Раздумывая над тем, как задать главный вопрос, Дайнека предположила, что в таком разболтанном состоянии старик легко выставит ее из сторожки, но все же спросила:
– Дядя Митя, как же вы не слышали, что в комнате Велембовского ломают полы?
– Вот язва какая! Ты это зачем говоришь? – взорвался сторож, но вдруг обмяк и махнул рукой. – Сопьюсь я здесь один без жены. Каждый день – бутылка. Дома она меня держит в этих…
Пока он вспоминал, Дайнека подсказала:
– В ежовых рукавицах.
Дядя Митя кивнул:
– В них!
– Зачем же вы пьете? – поинтересовалась Дайнека. – Вы же дома должны сторожить.
– Сам не пойму. Вроде не хочу смотреть на нее, проклятую. А как Алексей придет после смены, колбаски принесет, огурчиков, хлебушка, ну, и бутылку беленькой. Куда тут денешься?
– И часто он к вам приходит?
– Как смену отработает – сразу сюда. У него в Москве угла своего нет, так он здесь иногда ночует. А мне и не жалко. Раскладушка у него своя. Пусть спит.
– Он был знаком со стариком Велембовским?
– Познакомился как-то. Когда тот ко мне заходил.
– Выпивали вместе?
– Как же без этого! Я, бывало, на лежанку уже заберусь, а они все о чем-то гутарят.
– Не знаете, не продавал ему Велембовский какой-нибудь бижутерии?
– Цацек бабских? Зачем они Алексею? Он не женат. Тарелку, помню, желтую, жестяную, Велембовский показывал. Хвастался, будто из золота. Так Лешка ее за двести рублей у него купил. Окурки, говорит, тушить об нее буду. Короче, посмеялись да разошлись.
– А вы говорили об этом следователю?
– Зачем? – удивился сторож. – Это к делу не относится. Это другая статья… – Помолчав, он вдруг оживился: – Как сейчас помню, было это на Пасху. Выпили немного, старик и говорит: «Нужно родительскую могилку поправить, плиты на ней побились». А ты, говорю, с цоколя оторви. Все равно под снос плитка пойдет. Мне не жалко, дал ему топор, и пошли они с Лехой плитку с цоколя отколачивать. Много перебили, однако ж наколупали. Старик потом на Ваганьково их по несколько штук таскал. Шнырь ему помогал. Леха, сколько ни предлагал помочь, старик ни в какую не соглашался. Слышал я потом, как Леха расспрашивал Шныря, мол, где могилка родительская у Велембовского находится. А Шнырь как на духу: возле Есенина, говорит. Там же неподалеку дед с бабкой лежат. Я еще, грешным делом, подумал, зачем ему это?
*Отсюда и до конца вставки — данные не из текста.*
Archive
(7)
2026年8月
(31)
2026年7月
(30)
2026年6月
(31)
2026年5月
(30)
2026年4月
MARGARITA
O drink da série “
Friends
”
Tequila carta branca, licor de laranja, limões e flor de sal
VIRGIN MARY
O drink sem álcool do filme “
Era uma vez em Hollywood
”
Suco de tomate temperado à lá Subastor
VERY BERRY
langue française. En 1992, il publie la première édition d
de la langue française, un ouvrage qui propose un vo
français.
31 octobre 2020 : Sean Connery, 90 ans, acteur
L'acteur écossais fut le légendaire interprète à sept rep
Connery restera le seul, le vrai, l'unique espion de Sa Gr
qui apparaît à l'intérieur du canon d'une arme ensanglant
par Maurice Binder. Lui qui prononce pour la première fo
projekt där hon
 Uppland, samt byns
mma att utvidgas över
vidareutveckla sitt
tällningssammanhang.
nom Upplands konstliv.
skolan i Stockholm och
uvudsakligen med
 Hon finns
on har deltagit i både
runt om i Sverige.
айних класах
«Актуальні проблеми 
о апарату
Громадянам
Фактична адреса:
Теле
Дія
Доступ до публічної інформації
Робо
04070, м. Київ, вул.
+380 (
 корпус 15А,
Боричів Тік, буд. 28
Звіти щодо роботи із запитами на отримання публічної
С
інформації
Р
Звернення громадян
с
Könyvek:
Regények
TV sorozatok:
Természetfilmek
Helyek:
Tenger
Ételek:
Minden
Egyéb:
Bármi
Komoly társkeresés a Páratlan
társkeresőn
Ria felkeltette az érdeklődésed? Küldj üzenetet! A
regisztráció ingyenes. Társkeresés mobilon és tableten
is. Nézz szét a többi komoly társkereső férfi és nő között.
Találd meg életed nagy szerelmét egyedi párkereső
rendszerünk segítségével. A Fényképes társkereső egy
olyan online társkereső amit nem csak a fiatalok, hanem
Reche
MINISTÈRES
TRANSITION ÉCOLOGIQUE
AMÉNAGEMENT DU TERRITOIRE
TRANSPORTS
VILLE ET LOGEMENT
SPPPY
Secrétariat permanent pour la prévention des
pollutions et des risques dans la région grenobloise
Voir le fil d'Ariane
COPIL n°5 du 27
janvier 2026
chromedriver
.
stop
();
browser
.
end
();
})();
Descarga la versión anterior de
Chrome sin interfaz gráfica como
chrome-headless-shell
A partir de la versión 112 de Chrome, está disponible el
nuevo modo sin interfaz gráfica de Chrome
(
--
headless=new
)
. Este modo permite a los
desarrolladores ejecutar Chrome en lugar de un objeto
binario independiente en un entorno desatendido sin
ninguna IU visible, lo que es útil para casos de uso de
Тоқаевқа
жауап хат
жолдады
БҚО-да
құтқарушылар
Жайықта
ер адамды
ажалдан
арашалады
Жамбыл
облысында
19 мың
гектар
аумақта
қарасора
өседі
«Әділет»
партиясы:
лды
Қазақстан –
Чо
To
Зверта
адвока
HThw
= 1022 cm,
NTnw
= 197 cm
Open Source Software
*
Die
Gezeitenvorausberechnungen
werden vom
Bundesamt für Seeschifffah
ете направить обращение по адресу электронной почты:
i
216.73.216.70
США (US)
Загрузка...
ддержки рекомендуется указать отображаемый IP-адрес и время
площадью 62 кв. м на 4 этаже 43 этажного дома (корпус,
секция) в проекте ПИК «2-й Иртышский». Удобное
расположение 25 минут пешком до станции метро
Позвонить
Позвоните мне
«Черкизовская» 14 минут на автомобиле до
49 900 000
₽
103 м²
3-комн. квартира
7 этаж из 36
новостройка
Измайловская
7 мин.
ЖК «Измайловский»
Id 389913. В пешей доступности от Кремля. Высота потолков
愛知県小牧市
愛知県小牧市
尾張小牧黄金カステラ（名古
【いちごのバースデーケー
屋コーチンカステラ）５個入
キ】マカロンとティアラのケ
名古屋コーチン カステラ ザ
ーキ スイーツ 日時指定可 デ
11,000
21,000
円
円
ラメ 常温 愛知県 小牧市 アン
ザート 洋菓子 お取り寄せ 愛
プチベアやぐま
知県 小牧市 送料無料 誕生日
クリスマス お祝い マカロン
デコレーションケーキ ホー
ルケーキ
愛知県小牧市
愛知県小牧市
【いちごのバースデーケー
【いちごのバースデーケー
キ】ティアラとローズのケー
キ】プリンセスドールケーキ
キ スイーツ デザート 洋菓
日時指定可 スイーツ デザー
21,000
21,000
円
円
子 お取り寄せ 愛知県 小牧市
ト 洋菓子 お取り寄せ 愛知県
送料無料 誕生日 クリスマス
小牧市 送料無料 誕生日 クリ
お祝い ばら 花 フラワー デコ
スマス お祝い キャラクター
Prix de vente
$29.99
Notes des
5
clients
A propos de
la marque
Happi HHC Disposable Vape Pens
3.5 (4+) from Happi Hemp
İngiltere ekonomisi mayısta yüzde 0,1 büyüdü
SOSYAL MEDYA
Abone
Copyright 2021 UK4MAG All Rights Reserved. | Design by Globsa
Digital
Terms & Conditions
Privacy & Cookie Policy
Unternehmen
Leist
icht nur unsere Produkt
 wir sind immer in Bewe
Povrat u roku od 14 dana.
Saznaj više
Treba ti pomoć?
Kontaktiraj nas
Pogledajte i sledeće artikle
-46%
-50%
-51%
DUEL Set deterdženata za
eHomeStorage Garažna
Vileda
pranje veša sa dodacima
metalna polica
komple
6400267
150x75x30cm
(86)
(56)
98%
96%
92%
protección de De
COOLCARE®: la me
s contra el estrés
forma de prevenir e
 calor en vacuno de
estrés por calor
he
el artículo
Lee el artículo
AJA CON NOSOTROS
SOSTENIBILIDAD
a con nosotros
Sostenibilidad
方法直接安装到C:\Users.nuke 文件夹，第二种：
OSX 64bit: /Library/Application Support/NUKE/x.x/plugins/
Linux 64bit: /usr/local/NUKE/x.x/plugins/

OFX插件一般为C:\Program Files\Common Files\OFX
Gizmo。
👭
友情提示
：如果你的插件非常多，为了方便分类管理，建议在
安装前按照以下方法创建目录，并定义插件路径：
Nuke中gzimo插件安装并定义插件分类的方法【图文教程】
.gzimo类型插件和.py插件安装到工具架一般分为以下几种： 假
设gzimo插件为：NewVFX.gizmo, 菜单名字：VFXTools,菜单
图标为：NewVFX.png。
– Шнырь с вами выпивал? – спросила Дайнека.
Старик помотал головой:
– Нет, никогда. Шныря сюда не пускал – много чести. Но старик с ним дружил, спали в соседних комнатах. Я же тебе вроде рассказывал.
– Жаль Шныря… – Дайнека опустила голову. – И Велембовского жаль. Поломанные судьбы у людей.
– Старик после смерти своей Гали сильно страдал. Долго жить без нее не собирался. Мне, говорит, ничего в жизни не надо. Выпить, говорит, закусить да помереть поскорей.
Дайнека встала, собираясь проститься.